**EXERCISE**
In the part of the listing that opens with the line containing "Silverstone Circuit | Laps: 39 -> 40" and closes with the line containing "7 | Date: June 7–9 -> October 9–11", swap "Peak position" for "Highest chart position" and reproduce those lines with no other change. Omit the pictures from your answer.

(Some records)
※ ※ ※
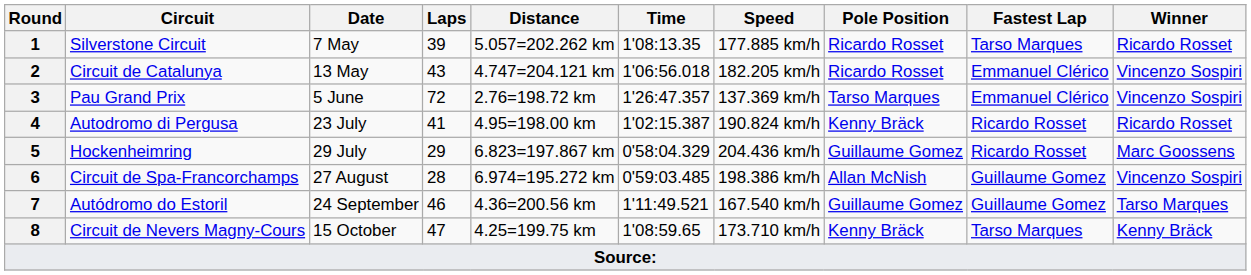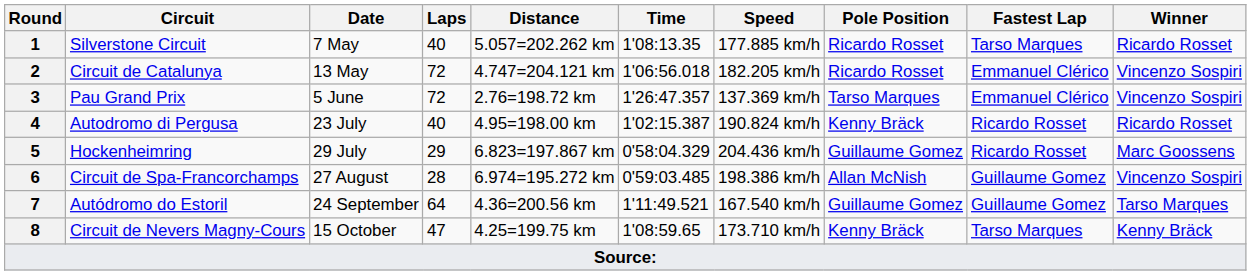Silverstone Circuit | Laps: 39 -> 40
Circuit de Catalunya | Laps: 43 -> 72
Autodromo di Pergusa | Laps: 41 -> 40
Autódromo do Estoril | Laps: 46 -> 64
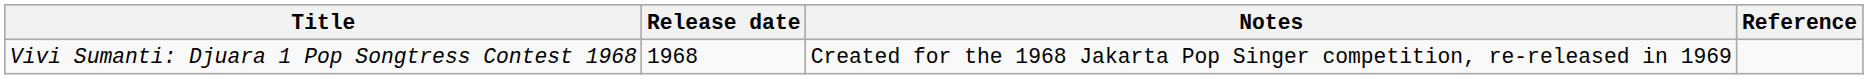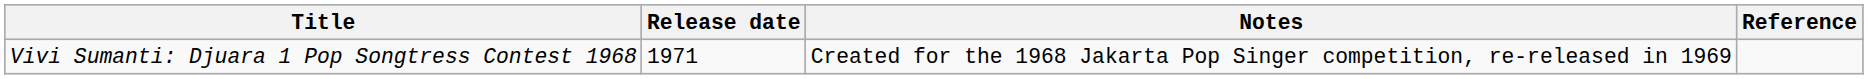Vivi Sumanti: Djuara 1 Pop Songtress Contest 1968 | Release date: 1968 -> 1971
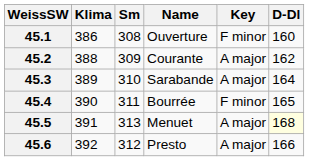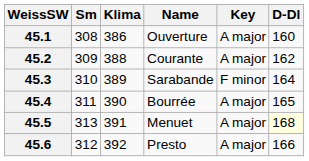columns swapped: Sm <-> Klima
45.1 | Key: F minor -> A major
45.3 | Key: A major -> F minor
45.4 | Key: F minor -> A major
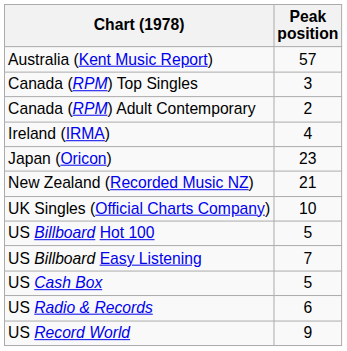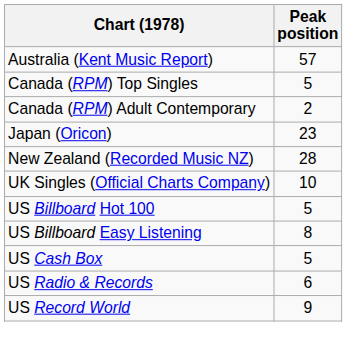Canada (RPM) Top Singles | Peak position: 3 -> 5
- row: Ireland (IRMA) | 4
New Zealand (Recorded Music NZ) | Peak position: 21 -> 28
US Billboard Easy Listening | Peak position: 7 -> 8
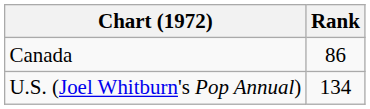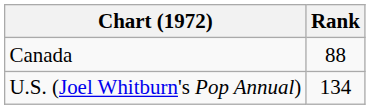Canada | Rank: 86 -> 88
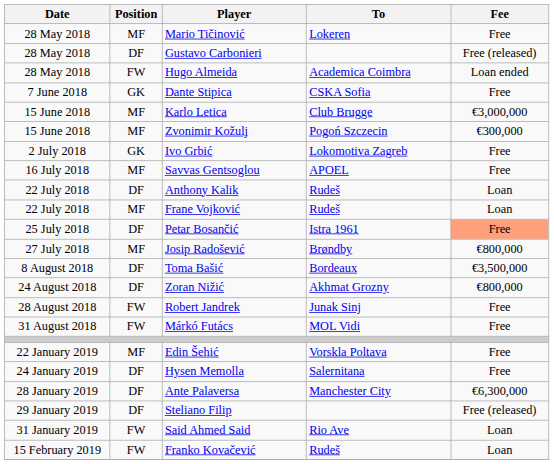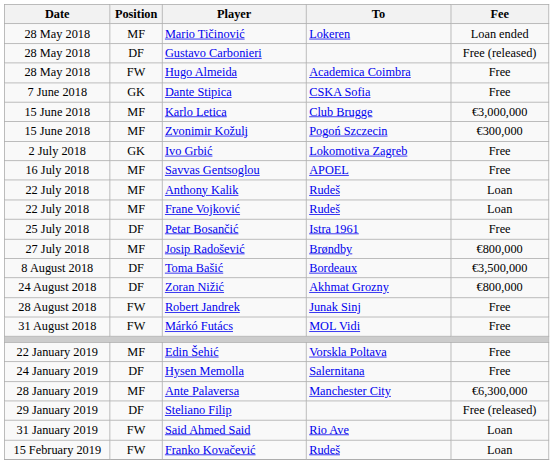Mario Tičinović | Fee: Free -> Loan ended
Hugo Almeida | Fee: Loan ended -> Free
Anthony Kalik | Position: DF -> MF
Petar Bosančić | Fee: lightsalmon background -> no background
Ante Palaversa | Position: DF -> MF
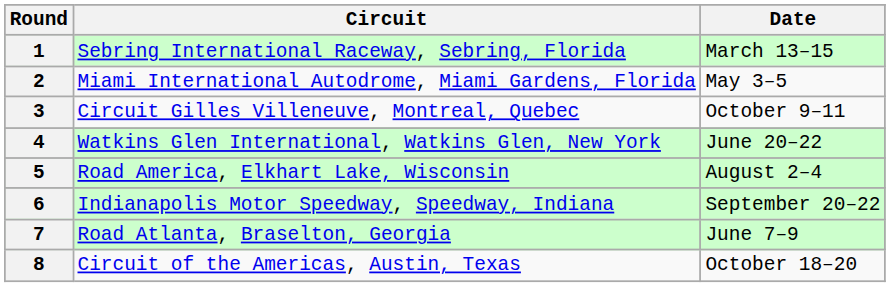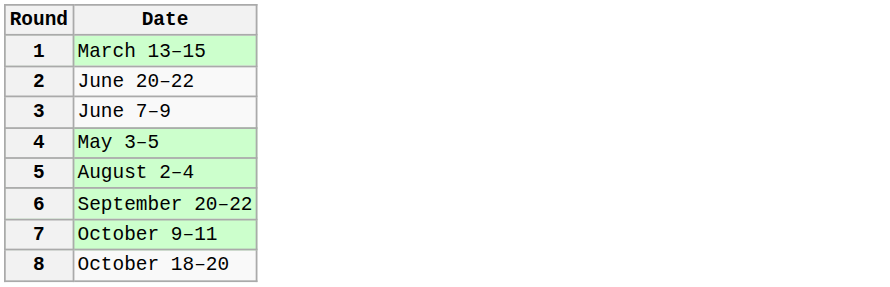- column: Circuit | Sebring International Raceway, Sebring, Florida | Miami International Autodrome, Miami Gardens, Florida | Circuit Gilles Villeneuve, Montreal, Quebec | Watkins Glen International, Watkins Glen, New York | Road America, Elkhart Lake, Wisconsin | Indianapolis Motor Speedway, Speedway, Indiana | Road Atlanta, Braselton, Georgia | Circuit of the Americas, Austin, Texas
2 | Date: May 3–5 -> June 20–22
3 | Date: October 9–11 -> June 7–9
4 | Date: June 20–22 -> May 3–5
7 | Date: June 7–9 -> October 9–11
※ ※ ※
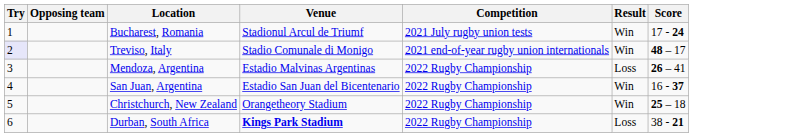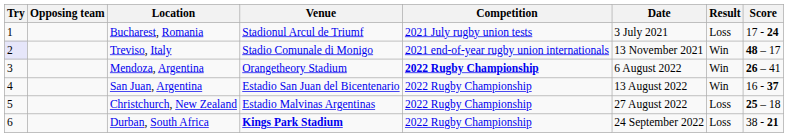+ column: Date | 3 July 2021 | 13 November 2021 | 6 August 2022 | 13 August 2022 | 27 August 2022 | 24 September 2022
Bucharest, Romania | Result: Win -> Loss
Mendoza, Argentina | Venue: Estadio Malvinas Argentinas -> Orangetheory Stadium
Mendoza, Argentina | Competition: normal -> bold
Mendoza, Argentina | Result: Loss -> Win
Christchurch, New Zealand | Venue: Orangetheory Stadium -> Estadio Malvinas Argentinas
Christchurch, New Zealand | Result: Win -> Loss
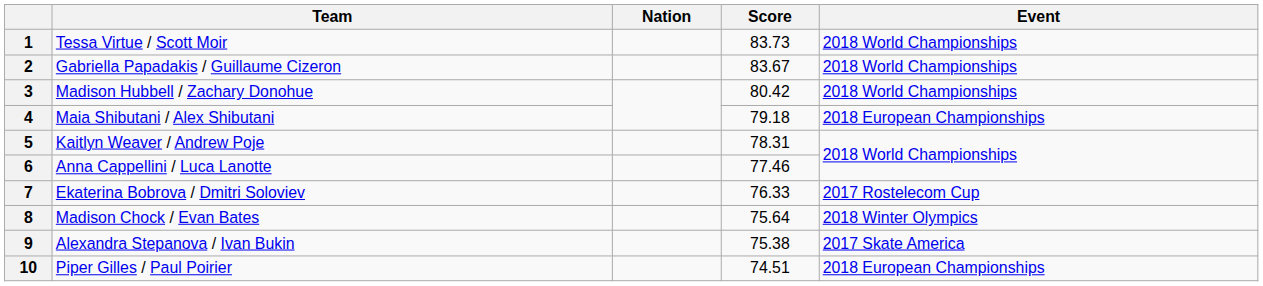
※ ※ ※
**SOLUTION TO THIS PROBLEM**
Silverstone Circuit | Laps: 39 -> 40
Circuit de Catalunya | Laps: 43 -> 72
Autodromo di Pergusa | Laps: 41 -> 40
Autódromo do Estoril | Laps: 46 -> 64
Vivi Sumanti: Djuara 1 Pop Songtress Contest 1968 | Release date: 1968 -> 1971
columns swapped: Sm <-> Klima
45.1 | Key: F minor -> A major
45.3 | Key: A major -> F minor
45.4 | Key: F minor -> A major
Canada (RPM) Top Singles | Highest chart position: 3 -> 5
- row: Ireland (IRMA) | 4
New Zealand (Recorded Music NZ) | Highest chart position: 21 -> 28
US Billboard Easy Listening | Highest chart position: 7 -> 8
Canada | Rank: 86 -> 88
Mario Tičinović | Fee: Free -> Loan ended
Hugo Almeida | Fee: Loan ended -> Free
Anthony Kalik | Position: DF -> MF
Petar Bosančić | Fee: lightsalmon background -> no background
Ante Palaversa | Position: DF -> MF
- column: Circuit | Sebring International Raceway, Sebring, Florida | Miami International Autodrome, Miami Gardens, Florida | Circuit Gilles Villeneuve, Montreal, Quebec | Watkins Glen International, Watkins Glen, New York | Road America, Elkhart Lake, Wisconsin | Indianapolis Motor Speedway, Speedway, Indiana | Road Atlanta, Braselton, Georgia | Circuit of the Americas, Austin, Texas
2 | Date: May 3–5 -> June 20–22
3 | Date: October 9–11 -> June 7–9
4 | Date: June 20–22 -> May 3–5
7 | Date: June 7–9 -> October 9–11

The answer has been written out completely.